Gericht bejaht mittelbaren Diskriminierung aufgrund des Geschlechts

Da ihre Klage abgewiesen wurde, legte Frau Villar Láiz beim Tribunal Superior de Justicia de Castilla y León (Obergericht von Kastilien und León, Spanien) Berufung ein. Dieses Gericht erklärte, dass sich das spanische Recht betreffend die Berechnung der Altersrente für Teilzeit­be­schäftigte meistens ungünstig auswirke. Das Gericht war der Auffassung, dass die spanischen Rechts­vor­schriften zu einer mittelbaren Diskriminierung aufgrund des Geschlechts führten, die gegen die Richtlinie über den Grundsatz der Gleich­be­handlung* verstoße, da nach Angaben des Instituto Nacional de Estadistica (Nationales Statistikamt, Spanien) im ersten Quartal 2017 75 % der Teilzeit­be­schäf­tigten Frauen gewesen seien.

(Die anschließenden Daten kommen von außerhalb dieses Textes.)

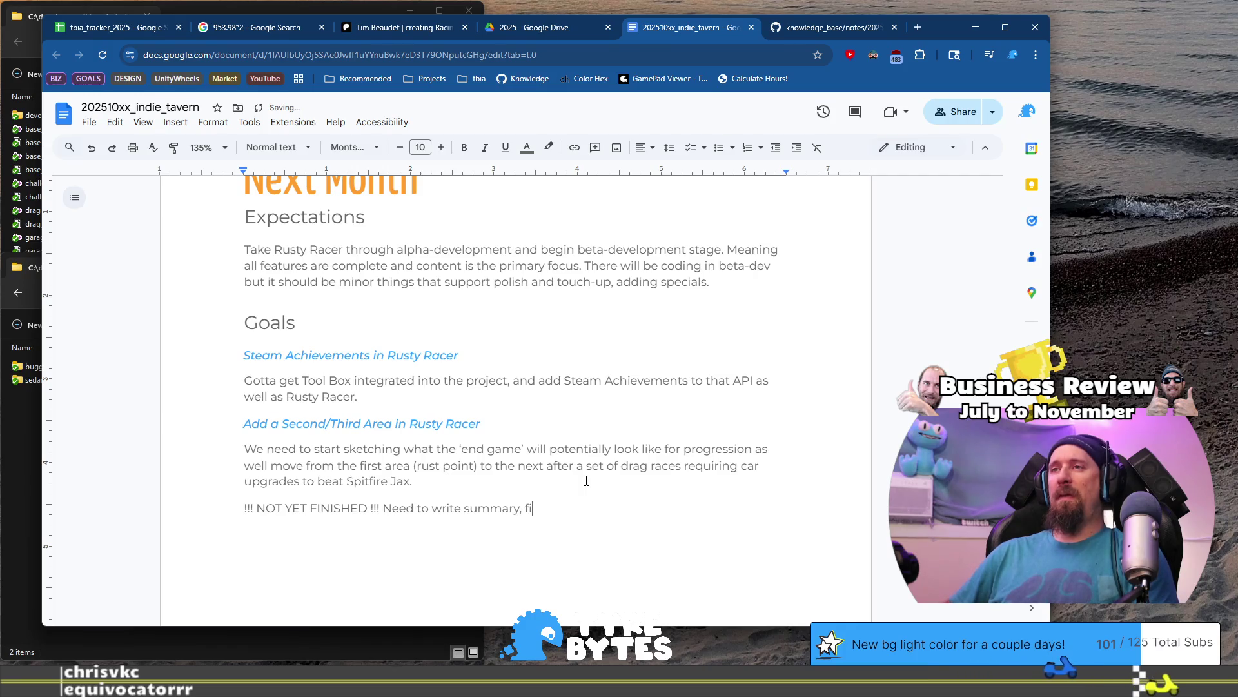
key(BackSpace)
key(BackSpace)
key(BackSpace)
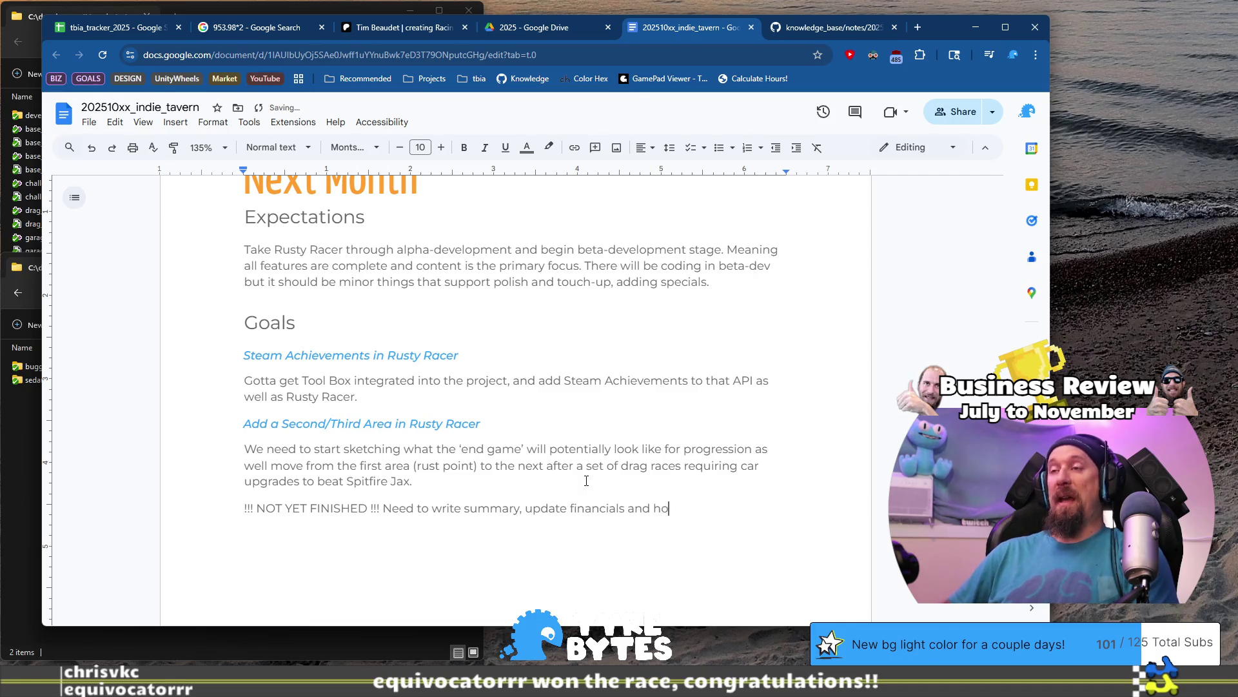
text(urs, finish goals)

Berechnung der beitrags­be­zogenen Altersrente eines Teilzeit­be­schäf­tigten

Das Tribunal Superior de Justicia de Castlla y León hat beschlossen, dem Gerichtshof Fragen zur Vorab­ent­scheidung vorzulegen, um u.a. in Erfahrung zu bringen, ob die spanische Regelung gegen die Richtlinie verstößt. Gemäß dieser Regelung wird die Höhe der beitrags­be­zogenen Altersrente eines Teilzeit­be­schäf­tigten wie folgt berechnet:

Zunächst wird anhand der tatsächlich bezogenen Gehälter und der tatsächlich geleisteten Beiträge eine Berech­nungs­grundlage ermittelt. Anschließend wird die Berech­nungs­grundlage mit einem Prozentsatz multipliziert, der von der Dauer des Beitrags­zeitraums abhängt. Auf diesen Zeitraum wird wiederum ein Teilzeit­ko­ef­fizient angewendet, der dem Verhältnis zwischen der tatsächlich geleisteten Arbeitszeit in Teilzeit und der von einem vergleichbaren Vollzeit­be­schäf­tigten geleisteten Arbeitszeit entspricht, und er wird durch die Anwendung eines Koeffizienten von 1,5 erhöht.

Richtlinie verbietet jegliche unmittelbare oder mittelbare Diskriminierung aufgrund des Geschlechts

Der Gerichtshof der Europäischen Union entschied, dass die Richtlinie der spanischen Regelung entgegensteht, sofern sich diese als für weibliche Arbeitnehmer besonders nachteilig erweist. Der Gerichtshof stellte zunächst fest, dass die Richtlinie jegliche unmittelbare oder mittelbare Diskriminierung aufgrund des Geschlechts, u.a. bei der Berechnung der Leistungen im Bereich der sozialen Sicherheit, verbietet. Nachdem der Gerichtshof das Vorliegen einer unmittelbaren Diskriminierung verneint hat, wies er darauf hin, dass eine mittelbare Diskriminierung aufgrund des Geschlechts in einer Situation zu sehen ist, in der dem Anschein nach neutrale Vorschriften Personen des einen Geschlechts in besonderer Weise gegenüber Personen des anderen Geschlechts benachteiligen können. Diese Benachteiligung liegt vor, wenn sich eine Regelung auf einen signifikant höheren Anteil von Personen eines Geschlechts im Vergleich zu Personen des anderen Geschlechts ungünstig auswirkt.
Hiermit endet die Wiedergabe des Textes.